Roma también tiene un aire de Fellini por su evidente homenaje en la escena del túnel cuando Cleo está en labor de parto, escena espejo del inicio del sueño-pesadilla de 8 y medio. También de Truffaut, cineasta de la Nouvelle Vague, cada vez que la cámara recorre las calles de México al ritmo de los pasos de Cleo como Antoine Doinel en Los 400 Golpes, y la fascinación de ambos por el mar como un gran encuentro. Pero Roma es mucho más que todas las referencias que pueda hallar un cinéfilo, o la excelentísima composición de sus planos o el cuidado con que la luz dibuja cada imagen. Roma es una transición y un recordatorio: una transición al cine en nuevos formatos y formas de producción, y un recordatorio de lo que logra una cámara al darle voz a una situación ignorada.
No creo en la idea del arte por el arte, en una obra pura concebida lejos de lo que pasa en el mundo. El cine como todo está atravesado por el contexto, por la historia de sus creadores, por las relaciones de poder de nuestra sociedad y es eso lo que tanto me gusta de Roma.
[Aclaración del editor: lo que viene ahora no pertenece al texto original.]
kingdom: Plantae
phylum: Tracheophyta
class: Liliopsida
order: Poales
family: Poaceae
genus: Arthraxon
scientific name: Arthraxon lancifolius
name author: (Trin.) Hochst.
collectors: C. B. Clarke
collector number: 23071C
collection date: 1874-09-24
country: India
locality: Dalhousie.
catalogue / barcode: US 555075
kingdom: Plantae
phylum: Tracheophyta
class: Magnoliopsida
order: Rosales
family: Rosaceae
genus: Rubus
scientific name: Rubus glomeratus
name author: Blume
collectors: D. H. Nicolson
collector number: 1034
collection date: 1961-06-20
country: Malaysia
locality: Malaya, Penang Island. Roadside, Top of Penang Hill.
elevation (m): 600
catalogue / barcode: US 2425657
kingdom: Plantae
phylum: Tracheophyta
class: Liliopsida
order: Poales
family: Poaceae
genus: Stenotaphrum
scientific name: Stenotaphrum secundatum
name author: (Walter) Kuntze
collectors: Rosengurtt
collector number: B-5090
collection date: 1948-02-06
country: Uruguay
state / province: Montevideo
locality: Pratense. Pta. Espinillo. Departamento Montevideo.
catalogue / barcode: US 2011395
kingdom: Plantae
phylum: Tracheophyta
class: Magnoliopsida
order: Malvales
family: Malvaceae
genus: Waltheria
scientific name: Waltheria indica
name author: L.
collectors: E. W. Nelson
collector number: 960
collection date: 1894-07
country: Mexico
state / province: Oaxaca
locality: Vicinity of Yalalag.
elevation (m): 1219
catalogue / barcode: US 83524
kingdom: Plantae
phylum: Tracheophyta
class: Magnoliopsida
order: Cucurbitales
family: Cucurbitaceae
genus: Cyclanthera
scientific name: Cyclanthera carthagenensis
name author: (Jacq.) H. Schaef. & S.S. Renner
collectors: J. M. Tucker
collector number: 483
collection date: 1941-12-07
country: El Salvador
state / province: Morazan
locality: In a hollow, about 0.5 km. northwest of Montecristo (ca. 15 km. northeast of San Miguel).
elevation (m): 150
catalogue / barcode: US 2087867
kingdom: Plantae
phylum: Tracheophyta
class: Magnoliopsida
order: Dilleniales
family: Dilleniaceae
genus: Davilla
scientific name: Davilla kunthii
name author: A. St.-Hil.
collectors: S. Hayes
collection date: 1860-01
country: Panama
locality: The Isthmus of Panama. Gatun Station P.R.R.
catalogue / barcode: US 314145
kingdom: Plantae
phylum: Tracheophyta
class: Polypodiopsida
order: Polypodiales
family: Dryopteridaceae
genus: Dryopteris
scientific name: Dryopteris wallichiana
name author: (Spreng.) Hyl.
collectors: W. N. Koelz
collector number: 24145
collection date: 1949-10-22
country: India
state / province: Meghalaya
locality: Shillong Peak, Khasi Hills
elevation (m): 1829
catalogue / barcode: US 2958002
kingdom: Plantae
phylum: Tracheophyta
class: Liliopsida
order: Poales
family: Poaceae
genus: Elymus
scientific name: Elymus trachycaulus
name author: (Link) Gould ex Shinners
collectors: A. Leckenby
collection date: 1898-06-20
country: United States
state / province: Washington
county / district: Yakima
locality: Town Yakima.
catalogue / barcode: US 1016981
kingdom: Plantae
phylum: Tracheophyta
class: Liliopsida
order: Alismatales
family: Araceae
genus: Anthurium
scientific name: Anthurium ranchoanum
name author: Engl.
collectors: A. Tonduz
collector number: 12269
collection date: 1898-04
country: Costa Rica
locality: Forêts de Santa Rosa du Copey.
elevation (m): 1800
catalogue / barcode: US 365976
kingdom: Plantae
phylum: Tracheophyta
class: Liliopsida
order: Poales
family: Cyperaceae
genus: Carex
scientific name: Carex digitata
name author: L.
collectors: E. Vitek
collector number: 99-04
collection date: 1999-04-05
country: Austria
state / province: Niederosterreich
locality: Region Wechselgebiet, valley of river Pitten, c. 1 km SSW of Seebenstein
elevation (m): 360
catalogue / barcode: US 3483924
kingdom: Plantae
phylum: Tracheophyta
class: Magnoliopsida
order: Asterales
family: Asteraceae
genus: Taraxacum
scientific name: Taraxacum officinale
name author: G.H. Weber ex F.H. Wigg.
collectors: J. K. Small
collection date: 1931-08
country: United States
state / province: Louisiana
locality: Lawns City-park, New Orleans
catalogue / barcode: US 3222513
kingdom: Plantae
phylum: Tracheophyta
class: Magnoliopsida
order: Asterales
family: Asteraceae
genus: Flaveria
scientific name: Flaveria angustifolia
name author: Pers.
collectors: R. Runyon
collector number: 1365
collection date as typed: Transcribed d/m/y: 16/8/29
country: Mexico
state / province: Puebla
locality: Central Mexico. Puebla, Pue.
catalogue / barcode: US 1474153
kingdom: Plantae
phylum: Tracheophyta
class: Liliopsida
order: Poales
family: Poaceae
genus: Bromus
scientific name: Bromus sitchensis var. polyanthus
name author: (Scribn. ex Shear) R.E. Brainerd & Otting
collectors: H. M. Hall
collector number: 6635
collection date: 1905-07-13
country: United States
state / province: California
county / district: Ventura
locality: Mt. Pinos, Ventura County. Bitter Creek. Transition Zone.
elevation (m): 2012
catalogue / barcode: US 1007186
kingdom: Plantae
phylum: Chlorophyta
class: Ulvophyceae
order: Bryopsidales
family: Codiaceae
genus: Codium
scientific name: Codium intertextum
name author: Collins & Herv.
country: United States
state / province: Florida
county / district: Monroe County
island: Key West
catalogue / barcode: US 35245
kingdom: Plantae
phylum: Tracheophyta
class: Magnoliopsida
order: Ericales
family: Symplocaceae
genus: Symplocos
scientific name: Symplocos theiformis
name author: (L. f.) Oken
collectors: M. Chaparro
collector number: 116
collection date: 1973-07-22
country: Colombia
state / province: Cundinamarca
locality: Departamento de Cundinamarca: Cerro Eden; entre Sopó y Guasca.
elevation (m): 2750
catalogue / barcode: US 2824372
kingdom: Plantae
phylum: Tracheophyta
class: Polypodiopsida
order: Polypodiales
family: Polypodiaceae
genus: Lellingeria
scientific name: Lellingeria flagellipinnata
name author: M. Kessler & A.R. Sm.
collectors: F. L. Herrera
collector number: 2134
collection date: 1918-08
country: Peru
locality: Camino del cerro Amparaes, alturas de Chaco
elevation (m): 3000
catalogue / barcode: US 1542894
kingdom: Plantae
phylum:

Es una película que abraza todos estos elementos y construye desde ellos: un estado violento que asesina estudiantes, una sociedad racista y clasista que menosprecia el trabajo doméstico y de cuidado, una realidad machista que exonera a los hombres de consecuencias y responsabilidades. Esta es una obra cinematográfica cargada de magia, hermosa hasta en sus detalles más desgarradores, construida narrativamente de forma en que la anticipación con la que podemos adivinar el desenlace alarga nuestro sufrimiento como espectadores y amplifica nuestra empatía. Podemos preguntarnos:
¿Por qué es tan molesto para algunos ver a Yalitza Aparicio en la portada de Vogue? ¿Por qué es tan raro que la protagonista sea una empleada doméstica con una vida de empleada doméstica sin otros giros espectaculares? ¿Por qué esta montaña rusa de emociones nos deja al final en la misma terraza en la que empezamos con nada más que un destello de esperanza? ¿Para qué pasar por tanto y al final sentir que no ha cambiado casi nada?
Estamos frente a una película que cuenta las contradicciones perversas, como lo ha dicho su director, de las relaciones de las altas clases con la clase trabajadora. Es un mea culpa con el que el mundo puede identificarse y reflexionar, y esa oportunidad de cuestionarse es razón suficiente para verla.